US and Afghan forces must be able to infiltrate and shape the village nodes of influence and then target individuals. Right now our military embraces a centralized, top-driven approach that prevents our military and US - trained Afghan counterparts from doing so. Current US procedures and tactics attempt to identify the Taliban without regard to their influence or social role at a village level. Instead we attempt to link individuals to attacks and incomplete network structures through often questionable intelligence. The individuals in nodes of influence must be identified as neutral, pro, or anti Afghan government and then dealt with. To target any other way is haphazard at best and does not gain us the initiative.

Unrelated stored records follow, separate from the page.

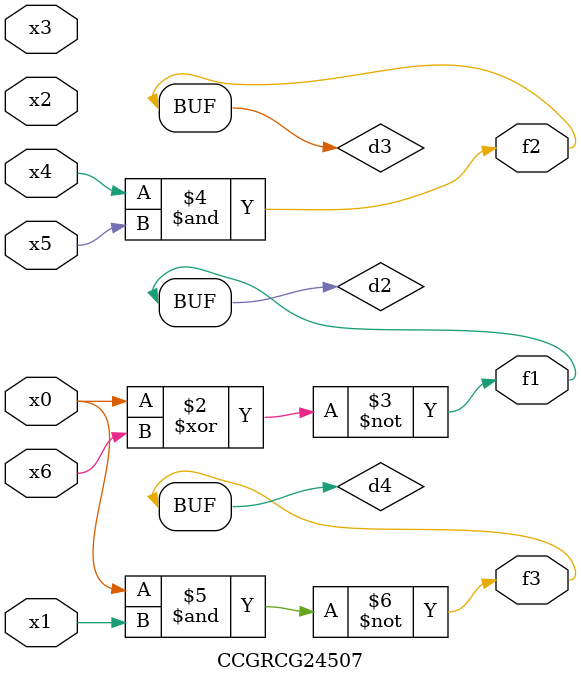
<source format=v>
module CCGRCG24507(
	input x0, x1, x2, x3, x4, x5, x6,
	output f1, f2, f3
);

	wire d1, d2, d3, d4;

	nor (d1, x0);
	xnor (d2, x0, x6);
	and (d3, x4, x5);
	nand (d4, x0, x1);
	assign f1 = d2;
	assign f2 = d3;
	assign f3 = d4;
endmodule

</source>
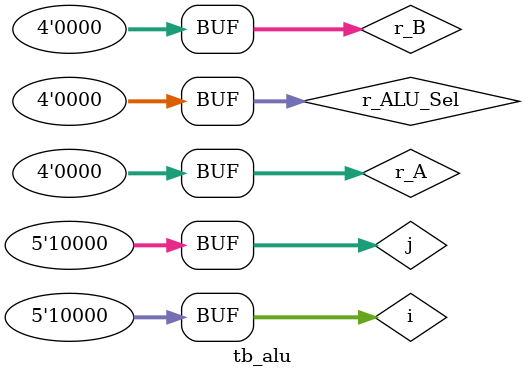
<source format=v>
`timescale 1ns / 1ps


module tb_alu;
    reg [3:0]r_A = 0;
    reg [3:0]r_B = 0;
    reg [3:0]r_ALU_Sel;
    wire [3:0]w_ALU_Out ;
    wire w_CarryOut ;   
    
    reg [4:0]i, j = 0;
    
    alu_fixed alu_fixed_inst
        (
        .A(r_A),
        .B(r_B),
        .ALU_Sel(r_ALU_Sel),
        .ALU_Out(w_ALU_Out),
        .CarryOut(w_CarryOut)
        );
        
    initial
        begin
            //Add
            r_A = 4'b0000;
            r_B = 4'b0000;
            r_ALU_Sel = 4'b0000;
            for (i = 0; i < 16; i = i + 1) begin
                for (j = 0; j < 16; j = j + 1) begin
                    #1;
                    r_B <= r_B + 4'b0001;
                end
                r_A <= r_A + 4'b0001;
            end
        end
endmodule


</source>
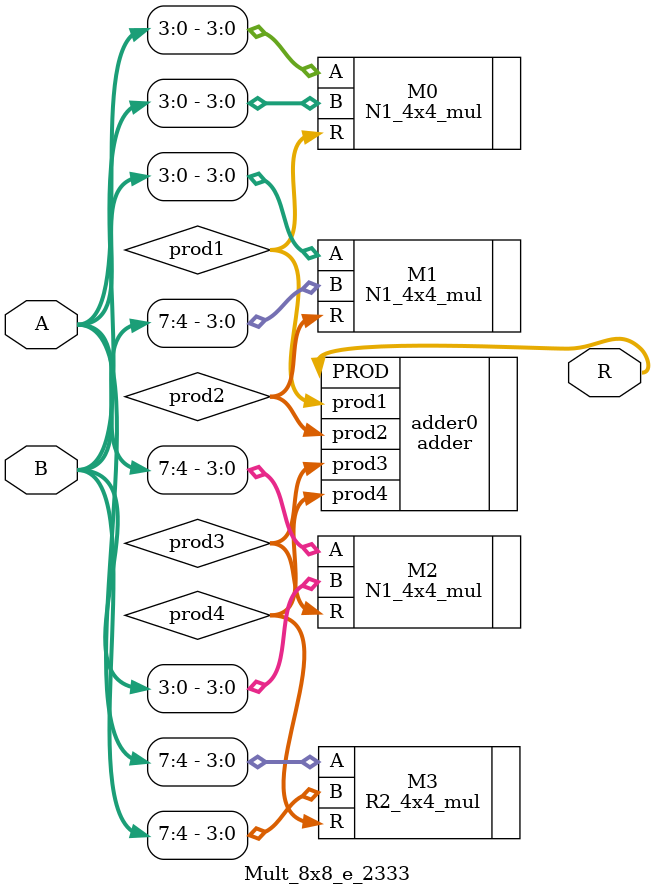
<source format=v>
module Mult_8x8_e_2333(
input [7:0] A,
input [7:0] B,
output [15:0]R
);
wire [7:0]prod1;
wire [7:0]prod2;
wire [7:0]prod3;
wire [7:0]prod4;

N1_4x4_mul M0(.A(A[3:0]),.B(B[3:0]),.R(prod1));
N1_4x4_mul M1(.A(A[3:0]),.B(B[7:4]),.R(prod2));
N1_4x4_mul M2(.A(A[7:4]),.B(B[3:0]),.R(prod3));
R2_4x4_mul M3(.A(A[7:4]),.B(B[7:4]),.R(prod4));
adder adder0(.prod1(prod1),.prod2(prod2),.prod3(prod3),.prod4(prod4),.PROD(R));
endmodule

</source>
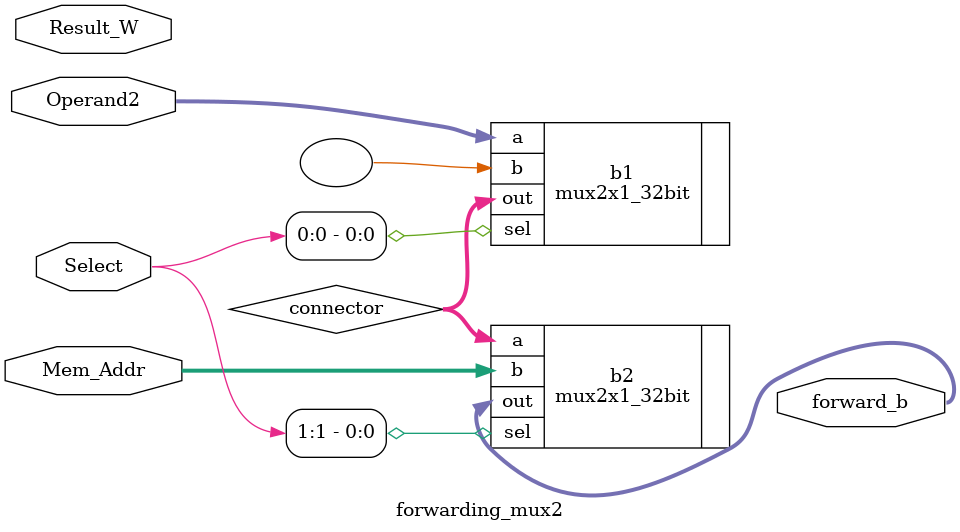
<source format=v>
`include "elements.v"

module forwardinng_mux1(
    input [31:0] Operand1,Result_W,Mem_Addr,
    input [1:0] Select,
    output [31:0] forward_a
);
wire [31:0] connector;
mux2x1_32bit a1(.a(Operand1),.b(Result_W),.sel(Select[0]),.out(connector));
mux2x1_32bit a2(.a(connector),.b(Mem_Addr),.sel(Select[1]),.out(forward_a));

endmodule

module forwarding_mux2(
    input [31:0] Operand2,Result_W,Mem_Addr,
    input [1:0] Select,
    output [31:0] forward_b
);
wire [31:0] connector;
mux2x1_32bit b1(.a(Operand2),.b(),.sel(Select[0]),.out(connector));
mux2x1_32bit b2(.a(connector),.b(Mem_Addr),.sel(Select[1]),.out(forward_b));

endmodule
</source>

US and Afghan forces must also devise and utilize tactics to fight outside and inside the village. This requires true light infantry and real counterinsurgency tactics employed by troops on the ground, not read from a “new” COIN manual by leadership in a support base. The tactics must entail lightly equipped and fast- moving COIN forces that go into villages and know how to properly interact with locals and identify Taliban insurgents. They must have the ability to take their time and stay in areas they have identified at the local level as worth trying to take back. Being moved from place to place and using armored vehicles while hardly reengaging local leadership will not work. Targeting identified high value targets will only result in the “whack-a-mole” syndrome. It’s demoralizing for US and Afghan troops, the American public, and the Afghans who just want to live in peace. A light infantry force conducting specialized reconnaissance in villages, and using proven tactics like trained visual trackers to follow insurgents into and out of villages, proper ambush techniques on foot outside the village, and knowing the local village situation are the key. Infantry tactics should use also vertical envelopment of Taliban fighters by helicopter and parachute to cut off avenues of escape. Troops should foot patrol into villages at night, talk with and document compounds and inhabitants for later analysis, and have a secure patrol base locally from which to operate. Mega bases or FOBS are only for support and units and tactics should be decentralized.
Written by Mark Sexton
This analysis is the opinion of the author and does not represent the Department of Defense, US Army, or any other state or federal government agency.